» **REQUIREMENTS**
Put the lines below into a numbered list, omitting any blank lines.

* * *

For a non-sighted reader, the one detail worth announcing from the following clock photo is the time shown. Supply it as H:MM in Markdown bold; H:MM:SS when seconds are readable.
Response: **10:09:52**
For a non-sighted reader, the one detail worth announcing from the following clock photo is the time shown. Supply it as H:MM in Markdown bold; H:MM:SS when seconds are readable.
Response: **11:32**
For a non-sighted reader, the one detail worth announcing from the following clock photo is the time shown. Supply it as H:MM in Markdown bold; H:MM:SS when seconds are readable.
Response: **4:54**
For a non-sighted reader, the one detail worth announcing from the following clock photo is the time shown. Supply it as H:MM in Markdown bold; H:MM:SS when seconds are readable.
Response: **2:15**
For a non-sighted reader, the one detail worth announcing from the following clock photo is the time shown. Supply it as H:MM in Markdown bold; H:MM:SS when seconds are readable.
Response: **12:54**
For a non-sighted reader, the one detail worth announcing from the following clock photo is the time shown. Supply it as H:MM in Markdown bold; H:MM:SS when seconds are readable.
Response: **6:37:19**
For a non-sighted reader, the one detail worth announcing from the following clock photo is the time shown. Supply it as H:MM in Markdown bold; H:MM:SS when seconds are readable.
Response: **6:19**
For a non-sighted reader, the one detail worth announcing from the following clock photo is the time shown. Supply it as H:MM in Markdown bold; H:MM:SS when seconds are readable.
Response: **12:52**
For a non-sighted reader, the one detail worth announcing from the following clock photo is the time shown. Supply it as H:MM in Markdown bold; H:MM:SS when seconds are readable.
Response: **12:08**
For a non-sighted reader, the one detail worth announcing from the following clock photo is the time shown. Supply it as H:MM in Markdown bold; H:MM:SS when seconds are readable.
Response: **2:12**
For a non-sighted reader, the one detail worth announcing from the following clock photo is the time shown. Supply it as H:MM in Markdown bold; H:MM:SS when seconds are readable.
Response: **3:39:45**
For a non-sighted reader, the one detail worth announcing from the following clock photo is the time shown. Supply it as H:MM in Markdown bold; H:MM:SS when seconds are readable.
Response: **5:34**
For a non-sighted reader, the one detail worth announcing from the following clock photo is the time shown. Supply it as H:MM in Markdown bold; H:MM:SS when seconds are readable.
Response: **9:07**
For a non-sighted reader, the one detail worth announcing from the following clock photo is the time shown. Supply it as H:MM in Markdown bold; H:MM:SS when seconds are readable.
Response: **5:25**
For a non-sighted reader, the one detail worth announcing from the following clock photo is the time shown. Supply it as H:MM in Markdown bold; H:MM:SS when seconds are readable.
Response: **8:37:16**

* * *

» **RIGHT ANSWER**
1. For a non-sighted reader, the one detail worth announcing from the following clock photo is the time shown. Supply it as H:MM in Markdown bold; H:MM:SS when seconds are readable.
2. Response: **10:09:52**
3. For a non-sighted reader, the one detail worth announcing from the following clock photo is the time shown. Supply it as H:MM in Markdown bold; H:MM:SS when seconds are readable.
4. Response: **11:32**
5. For a non-sighted reader, the one detail worth announcing from the following clock photo is the time shown. Supply it as H:MM in Markdown bold; H:MM:SS when seconds are readable.
6. Response: **4:54**
7. For a non-sighted reader, the one detail worth announcing from the following clock photo is the time shown. Supply it as H:MM in Markdown bold; H:MM:SS when seconds are readable.
8. Response: **2:15**
9. For a non-sighted reader, the one detail worth announcing from the following clock photo is the time shown. Supply it as H:MM in Markdown bold; H:MM:SS when seconds are readable.
10. Response: **12:54**
11. For a non-sighted reader, the one detail worth announcing from the following clock photo is the time shown. Supply it as H:MM in Markdown bold; H:MM:SS when seconds are readable.
12. Response: **6:37:19**
13. For a non-sighted reader, the one detail worth announcing from the following clock photo is the time shown. Supply it as H:MM in Markdown bold; H:MM:SS when seconds are readable.
14. Response: **6:19**
15. For a non-sighted reader, the one detail worth announcing from the following clock photo is the time shown. Supply it as H:MM in Markdown bold; H:MM:SS when seconds are readable.
16. Response: **12:52**
17. For a non-sighted reader, the one detail worth announcing from the following clock photo is the time shown. Supply it as H:MM in Markdown bold; H:MM:SS when seconds are readable.
18. Response: **12:08**
19. For a non-sighted reader, the one detail worth announcing from the following clock photo is the time shown. Supply it as H:MM in Markdown bold; H:MM:SS when seconds are readable.
20. Response: **2:12**
21. For a non-sighted reader, the one detail worth announcing from the following clock photo is the time shown. Supply it as H:MM in Markdown bold; H:MM:SS when seconds are readable.
22. Response: **3:39:45**
23. For a non-sighted reader, the one detail worth announcing from the following clock photo is the time shown. Supply it as H:MM in Markdown bold; H:MM:SS when seconds are readable.
24. Response: **5:34**
25. For a non-sighted reader, the one detail worth announcing from the following clock photo is the time shown. Supply it as H:MM in Markdown bold; H:MM:SS when seconds are readable.
26. Response: **9:07**
27. For a non-sighted reader, the one detail worth announcing from the following clock photo is the time shown. Supply it as H:MM in Markdown bold; H:MM:SS when seconds are readable.
28. Response: **5:25**
29. For a non-sighted reader, the one detail worth announcing from the following clock photo is the time shown. Supply it as H:MM in Markdown bold; H:MM:SS when seconds are readable.
30. Response: **8:37:16**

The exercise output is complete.